• Exercise directions: Without the pictures, print the lines from the one holding "23: (1230, 906)" through the last line below, both included, exactly as they stand.

^^^^

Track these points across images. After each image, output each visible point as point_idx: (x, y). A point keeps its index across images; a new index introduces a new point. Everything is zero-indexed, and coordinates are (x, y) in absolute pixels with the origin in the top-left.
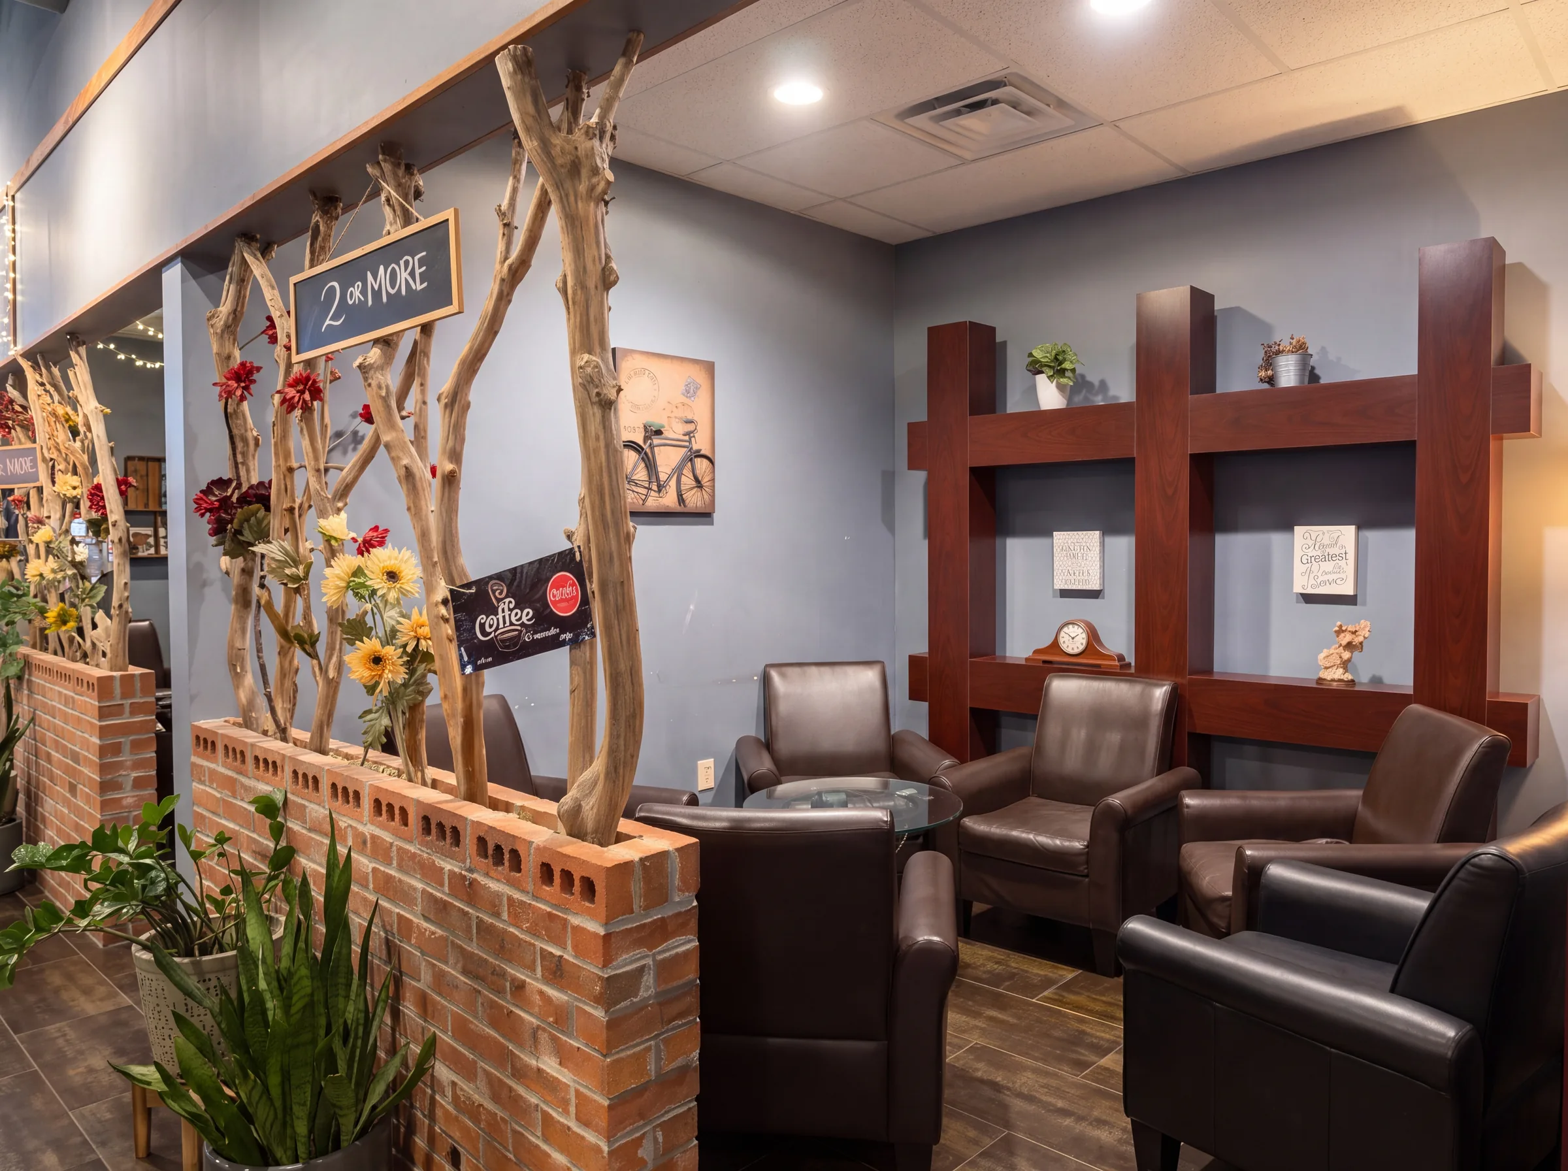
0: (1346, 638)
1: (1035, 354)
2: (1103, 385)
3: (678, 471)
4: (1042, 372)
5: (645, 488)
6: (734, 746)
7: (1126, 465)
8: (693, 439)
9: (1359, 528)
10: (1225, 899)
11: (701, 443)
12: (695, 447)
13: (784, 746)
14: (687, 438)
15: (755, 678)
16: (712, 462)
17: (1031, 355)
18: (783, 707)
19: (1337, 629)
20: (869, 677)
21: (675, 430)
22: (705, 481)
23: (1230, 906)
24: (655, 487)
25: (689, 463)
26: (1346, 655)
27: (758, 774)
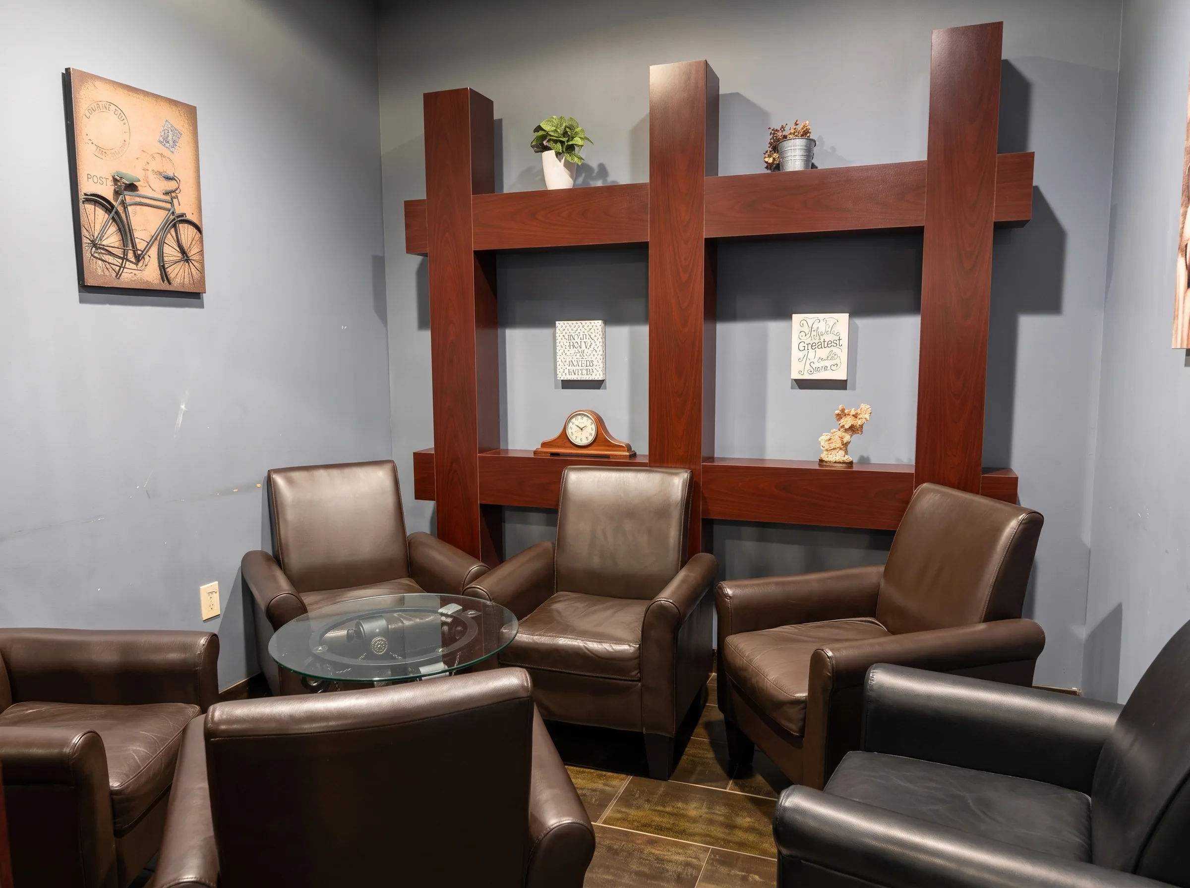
0: (848, 422)
1: (543, 126)
2: (603, 171)
3: (159, 240)
4: (547, 149)
5: (120, 258)
6: (239, 564)
7: (640, 250)
8: (175, 201)
9: (851, 316)
10: (797, 702)
11: (185, 206)
12: (179, 210)
13: (295, 559)
14: (168, 198)
15: (259, 485)
16: (199, 229)
17: (539, 129)
18: (290, 515)
19: (837, 412)
20: (380, 478)
21: (151, 187)
22: (193, 252)
23: (805, 708)
24: (130, 255)
25: (173, 230)
26: (847, 438)
27: (277, 601)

^^^^

• Problem solution:
23: (1230, 906)
24: (655, 487)
25: (689, 463)
26: (1346, 655)
27: (758, 774)
0: (848, 422)
1: (543, 126)
2: (603, 171)
3: (159, 240)
4: (547, 149)
5: (120, 258)
6: (239, 564)
7: (640, 250)
8: (175, 201)
9: (851, 316)
10: (797, 702)
11: (185, 206)
12: (179, 210)
13: (295, 559)
14: (168, 198)
15: (259, 485)
16: (199, 229)
17: (539, 129)
18: (290, 515)
19: (837, 412)
20: (380, 478)
21: (151, 187)
22: (193, 252)
23: (805, 708)
24: (130, 255)
25: (173, 230)
26: (847, 438)
27: (277, 601)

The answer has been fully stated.